On Thu, Jan 8, 2015 at 4:31 PM, Keean Schupke <[email protected]> wrote:
> This has nothing to do with instance coherence, I was just trying to improve
> on the global state in the earlier example.
>
> Actually I'm all for passing runtime state as part of the comparison
> function, did you see the c++ signature for sort I posted earlier, that
> would default to a function (defined on the value-type of the iterator, so
> behaving like a type class) unless a function-object was passed in.
>
> My point is that typeclasses have no constructor/destructor, so they should
> not have state. A function-object is the correct place for the state.
>
> Here is the C++ definition again:
>
> template <typename R, typename F>
> requires RandomIterator<R>, Ord<typename R::value_type>
>     , BinaryOperator<F>, Argument<F, 1, typename R::value_type>
>     , Argument<F, 2, typename R::value_type>, ResultType<F, bool>
> void sort(R first, R last, F cmp = compare<typename R::value_type>) {
> ...
> }

Apologies for missing this earlier.  However, doesn't this require an
object to have an Ord instance in order to allow a function object to
be passed in.  That is, if you want to use a function object, you need
to specify two orderings, one of which is ignored?
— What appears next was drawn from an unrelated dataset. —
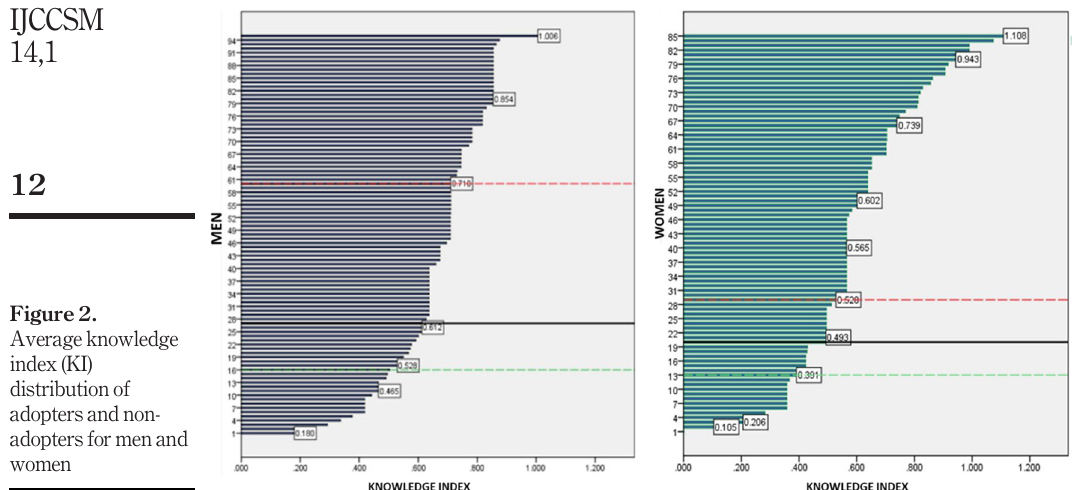
Figure 2. Average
> I think there should be some unification between records and type-classes.
> Coherence is not a problem for values, only for resolution of type-classes.
> Imagine we can lift records to type-classes:
>
> data Ord x = Ord {
>    (<) :: x -> x -> Bool
> }
>
> int1 = Ord {
>     (<) = \x y -> primitive_int_less(x, y)
> }
>
> int2 = Ord {
>     count = 0;
>     (<) = \x y -> do
>         ++count
>         return primitive_int_less(x, y)
> }
>
> l =[5, 4, 3, 2, 1]
>
>
> printStrLn $ sort i int1
> printStrLn $ sort i int2
>
>
> using int1
> printStrLn $ sort i // implicit parameter gets int1
>
> using int2 // error incoherent
>
>
> To me emulating type-classes with records and implicit parameters solves all
> the problems, as long as you have to bring instances into dynamic scope.
> Instances only have to be coherent if they are implicit.

Agreed.  I may have been muddling the discussion by conflating
"sufficiently flexible incoherent type classes" with "implicit
parameters", since they are the same at the implementation level
modulo partial evaluation vs. polyinstantiation.